The Same Story

Our family has three different books that tell the story of the Nutcracker, and our sons are all about them.

This version (my favorite) cleverly tucks ten buttons, which each play a bit of the score, in with the narrative.  (After repetitions of this book last Christmas, our (then) 21-month-old would exclaim, “Cracker!” when part of the ballet’s music would play on the radio.)

This edition, which was my wife’s book as a child, is an Advent calendar, and tells the story in twenty-five tiny picture books.

This book is the most visually striking and includes thoughtful descriptions of the actual production of the ballet.

Of course it is the same story, but each time it is told, the beauty is uniquely revealed.  

I can often forget that the same dynamic is on offer when folks of varied life experience read each of the Gospels (the (same) story) together.

Not Choosing Functions as a Choice

Today, there are far too many things to pay attention to, and there is far too little time to attend to them.

On my better days, I aspire to deal with the above problem accordingly:  I desire to consider what I value most, and to structure my time accordingly.  

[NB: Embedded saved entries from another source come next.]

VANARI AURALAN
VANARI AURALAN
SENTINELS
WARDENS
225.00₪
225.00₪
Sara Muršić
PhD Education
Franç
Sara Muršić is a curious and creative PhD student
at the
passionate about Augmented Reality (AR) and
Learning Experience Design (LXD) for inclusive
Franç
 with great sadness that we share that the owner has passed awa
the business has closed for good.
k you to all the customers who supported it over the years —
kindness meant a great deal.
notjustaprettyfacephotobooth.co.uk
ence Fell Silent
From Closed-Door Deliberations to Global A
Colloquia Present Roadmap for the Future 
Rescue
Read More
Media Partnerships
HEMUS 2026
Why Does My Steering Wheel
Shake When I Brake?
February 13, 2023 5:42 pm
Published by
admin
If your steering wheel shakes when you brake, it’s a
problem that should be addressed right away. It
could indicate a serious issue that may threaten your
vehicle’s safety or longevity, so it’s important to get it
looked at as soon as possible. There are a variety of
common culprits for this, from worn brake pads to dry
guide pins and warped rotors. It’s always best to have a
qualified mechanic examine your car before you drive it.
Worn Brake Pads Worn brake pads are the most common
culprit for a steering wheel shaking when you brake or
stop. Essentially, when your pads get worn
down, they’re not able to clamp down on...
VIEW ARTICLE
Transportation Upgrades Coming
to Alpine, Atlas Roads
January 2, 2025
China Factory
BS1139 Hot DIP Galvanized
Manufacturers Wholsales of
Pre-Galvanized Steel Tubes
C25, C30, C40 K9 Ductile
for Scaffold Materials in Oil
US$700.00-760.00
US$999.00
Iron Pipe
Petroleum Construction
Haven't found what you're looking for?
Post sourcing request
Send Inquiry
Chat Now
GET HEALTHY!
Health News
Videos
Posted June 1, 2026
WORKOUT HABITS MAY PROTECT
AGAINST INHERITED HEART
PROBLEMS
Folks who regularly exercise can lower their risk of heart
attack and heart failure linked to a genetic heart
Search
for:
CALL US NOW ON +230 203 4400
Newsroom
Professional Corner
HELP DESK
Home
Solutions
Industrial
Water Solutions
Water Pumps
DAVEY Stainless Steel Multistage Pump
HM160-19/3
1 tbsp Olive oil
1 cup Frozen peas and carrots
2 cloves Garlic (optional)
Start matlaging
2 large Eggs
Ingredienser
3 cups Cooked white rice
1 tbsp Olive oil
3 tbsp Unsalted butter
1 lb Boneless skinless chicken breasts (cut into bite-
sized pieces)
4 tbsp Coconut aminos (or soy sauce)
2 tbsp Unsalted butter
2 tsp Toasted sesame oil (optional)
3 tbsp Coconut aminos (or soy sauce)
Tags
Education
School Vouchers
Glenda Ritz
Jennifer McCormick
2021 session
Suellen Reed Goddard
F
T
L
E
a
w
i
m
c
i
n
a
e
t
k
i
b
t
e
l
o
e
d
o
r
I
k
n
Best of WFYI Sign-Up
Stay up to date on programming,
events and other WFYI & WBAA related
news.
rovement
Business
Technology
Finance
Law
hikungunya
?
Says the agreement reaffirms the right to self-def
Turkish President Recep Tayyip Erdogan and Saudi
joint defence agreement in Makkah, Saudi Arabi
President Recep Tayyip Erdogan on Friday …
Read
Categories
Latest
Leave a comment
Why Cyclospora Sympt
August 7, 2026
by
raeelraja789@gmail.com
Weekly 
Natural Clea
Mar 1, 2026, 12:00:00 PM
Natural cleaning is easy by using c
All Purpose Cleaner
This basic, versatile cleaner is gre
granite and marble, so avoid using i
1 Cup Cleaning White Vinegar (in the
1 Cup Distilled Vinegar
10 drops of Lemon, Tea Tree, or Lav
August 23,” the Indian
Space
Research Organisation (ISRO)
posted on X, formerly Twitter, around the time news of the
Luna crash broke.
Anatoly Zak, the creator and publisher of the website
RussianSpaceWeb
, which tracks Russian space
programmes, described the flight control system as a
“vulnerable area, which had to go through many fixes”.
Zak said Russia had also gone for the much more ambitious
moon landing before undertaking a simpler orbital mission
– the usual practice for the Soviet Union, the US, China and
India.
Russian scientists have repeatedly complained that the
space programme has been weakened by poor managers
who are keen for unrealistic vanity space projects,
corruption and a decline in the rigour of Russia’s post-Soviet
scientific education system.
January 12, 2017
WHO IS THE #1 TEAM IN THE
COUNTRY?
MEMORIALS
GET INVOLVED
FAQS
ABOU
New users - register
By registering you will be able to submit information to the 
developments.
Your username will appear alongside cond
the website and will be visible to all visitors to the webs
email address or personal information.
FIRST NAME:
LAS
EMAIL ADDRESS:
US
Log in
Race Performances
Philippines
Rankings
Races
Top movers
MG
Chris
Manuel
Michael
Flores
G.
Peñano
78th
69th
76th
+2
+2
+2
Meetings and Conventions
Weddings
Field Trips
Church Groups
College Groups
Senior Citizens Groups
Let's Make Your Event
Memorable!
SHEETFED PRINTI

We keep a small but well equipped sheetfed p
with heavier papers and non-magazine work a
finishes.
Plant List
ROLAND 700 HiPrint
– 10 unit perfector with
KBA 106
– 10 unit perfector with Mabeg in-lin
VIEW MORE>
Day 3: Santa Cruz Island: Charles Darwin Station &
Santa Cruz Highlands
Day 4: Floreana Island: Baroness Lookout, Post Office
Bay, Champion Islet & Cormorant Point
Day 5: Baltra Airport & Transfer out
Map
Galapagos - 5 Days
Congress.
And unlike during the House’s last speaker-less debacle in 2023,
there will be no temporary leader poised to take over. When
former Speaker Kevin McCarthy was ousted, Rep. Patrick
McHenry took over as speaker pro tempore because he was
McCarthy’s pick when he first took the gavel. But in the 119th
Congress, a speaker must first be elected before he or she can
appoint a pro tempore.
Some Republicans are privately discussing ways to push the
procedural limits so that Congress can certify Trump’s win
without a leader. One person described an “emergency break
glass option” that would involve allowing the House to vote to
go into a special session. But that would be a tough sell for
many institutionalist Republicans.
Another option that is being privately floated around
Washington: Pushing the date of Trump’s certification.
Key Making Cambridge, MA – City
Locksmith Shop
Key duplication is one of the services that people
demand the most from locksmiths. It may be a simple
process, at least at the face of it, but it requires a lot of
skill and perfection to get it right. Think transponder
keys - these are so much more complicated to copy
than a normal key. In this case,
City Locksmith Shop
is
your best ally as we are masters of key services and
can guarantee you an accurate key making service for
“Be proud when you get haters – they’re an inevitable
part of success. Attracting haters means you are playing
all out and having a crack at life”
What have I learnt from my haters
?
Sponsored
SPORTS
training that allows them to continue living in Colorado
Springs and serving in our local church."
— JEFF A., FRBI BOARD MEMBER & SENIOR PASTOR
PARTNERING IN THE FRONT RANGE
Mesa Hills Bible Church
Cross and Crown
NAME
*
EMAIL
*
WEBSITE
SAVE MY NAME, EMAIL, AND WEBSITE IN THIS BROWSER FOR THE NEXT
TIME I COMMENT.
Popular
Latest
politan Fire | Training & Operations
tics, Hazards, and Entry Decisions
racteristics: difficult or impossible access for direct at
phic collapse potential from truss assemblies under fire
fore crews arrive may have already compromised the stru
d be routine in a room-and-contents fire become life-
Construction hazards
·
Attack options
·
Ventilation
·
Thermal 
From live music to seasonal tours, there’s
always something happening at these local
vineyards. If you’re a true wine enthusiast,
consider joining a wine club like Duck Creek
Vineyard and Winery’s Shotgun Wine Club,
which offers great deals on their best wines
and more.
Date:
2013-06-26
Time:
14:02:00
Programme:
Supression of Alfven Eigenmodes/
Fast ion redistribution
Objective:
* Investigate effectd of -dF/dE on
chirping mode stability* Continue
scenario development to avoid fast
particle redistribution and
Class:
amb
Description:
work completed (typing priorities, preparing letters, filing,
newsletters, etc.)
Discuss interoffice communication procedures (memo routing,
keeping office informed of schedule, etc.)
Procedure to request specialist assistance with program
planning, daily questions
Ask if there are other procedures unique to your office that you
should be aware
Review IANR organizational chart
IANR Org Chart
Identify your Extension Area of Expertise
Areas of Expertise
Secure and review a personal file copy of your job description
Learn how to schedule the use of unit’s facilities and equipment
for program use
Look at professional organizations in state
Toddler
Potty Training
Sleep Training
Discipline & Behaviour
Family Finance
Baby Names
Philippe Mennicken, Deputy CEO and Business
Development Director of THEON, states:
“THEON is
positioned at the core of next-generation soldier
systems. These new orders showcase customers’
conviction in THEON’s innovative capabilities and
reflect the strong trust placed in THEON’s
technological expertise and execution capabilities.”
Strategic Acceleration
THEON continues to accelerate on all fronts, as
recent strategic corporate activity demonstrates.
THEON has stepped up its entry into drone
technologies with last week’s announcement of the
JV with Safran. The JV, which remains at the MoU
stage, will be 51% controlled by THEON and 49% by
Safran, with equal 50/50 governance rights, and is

Often, instead, I allow my attention to be scattered by the next email, the next text, the next darn thing, instead of ordered by what I consider to be of ultimate importance.

In this second instance, my failure to choose functions as a choice.

Cramped Hands, Receptive Hands

When I lived in Uganda, my housemates and I would take turns shopping at the local market.  For this task, we took a backpack and two large bags with handles, one for each hand.  When the bags were full, we returned home.

When I would walk in our front door, my hands would be cramped around the bag handles and I had to rest a minute so that they were fully functional again.

For me, this is an apt metaphor for Lent.  Often, I grip life so hard, believe in my own strength so much, that my interior life cramps and I am unable to receive the grace in front of me.  The “work,” then, remains relaxing into a receptive stance.

The Mind’s Allergies

My four-year-old was recently gifted a book.

Dan Brown wrote it.  That was the first thing I noticed. “Pooossibly a weird one,” said my snap judgment.  I set it aside.

Some weeks later, my son found it and asked to read it.  

We opened it and were, no joke, entranced for the next hour.

The book is called Wild Symphony.  On each page is a witty poem and (with the free companion app loaded) an orchestral piece, composed by Brown and played by the Zagreb Symphony Orchestra, cleverly introducing the ethos of an animal.  Clues tucked away on each page teach the reader each element of a full orchestra.

The last page features a triumphant musical finale, with each animal playing an instrument that suits them.

Now, both of my sons ask for turns to sit and listen to the music.  They have logged hours of quiet listening to a full orchestra.

So, obviously, my first reaction could not have been more wrong.  It is one more reminder for me to attend to and relinquish my mind’s allergies.  These allergies often close me off from things that might enrich my life.

Memento Infantia

Memento mori, latin for “remember your death,” is a powerful spiritual practice.  When we recall that we are finite and that life is unpredictable, we can live with singular purpose and focus on the most important things.

Relatedly, I wonder what happens when we stop to memento infantia, “remember your infancy?”  

For me, memento infantia is an occasion to imagine great love.  Though I have no actual “memory” of it, I am certain that my infancy was marked by singularly loving care on my behalf.  Daily, hourly, thoughtful, (sure, imperfect, but nevertheless) faithful love.

If love is the root of all faithfulness, of all trust, we do well to remember our infancy.

Painting Together

When Leonardo da Vinci was fourteen, he began working in the workshop of Andrea del Verrocchio, a superlative Florentine artist.  (Verrochio’s teacher was Donatello.  These people were good.)

As art historians studied the paintings that came out of Verrochio’s workshop, they saw that many artists contributed to the same canvas.  That is, Leonardo, Verrochio, and associates painted on the same canvas in order to create the same Renaissance masterpiece.

Can you imagine?  Consider the patience, empathy, and communication needed to paint a consistent, astounding whole.

We need these same skills as we build our communities, large and small.

5 to 1

The Gottmans observe that healthy relationships have a 5:1 ratio of positive to negative comments.  That is, for every negative interaction (during a conflict, say), a healthy relationship has five (or more) positive interactions.

I think this is also true in professional, social, and church communities.

Reaching this 5:1 ratio can be difficult, and particularly so when we are learning something new.  Raising a child.  Learning to be in a new place.  Adapting to a new process.

Two bits of good news, though.

1) The challenge to reach 5:1 invites us to verbalize gratitude more often than we typically might.

2) Appreciating how hard someone is working to reach the 5:1 ratio counts as a tally in the positive column.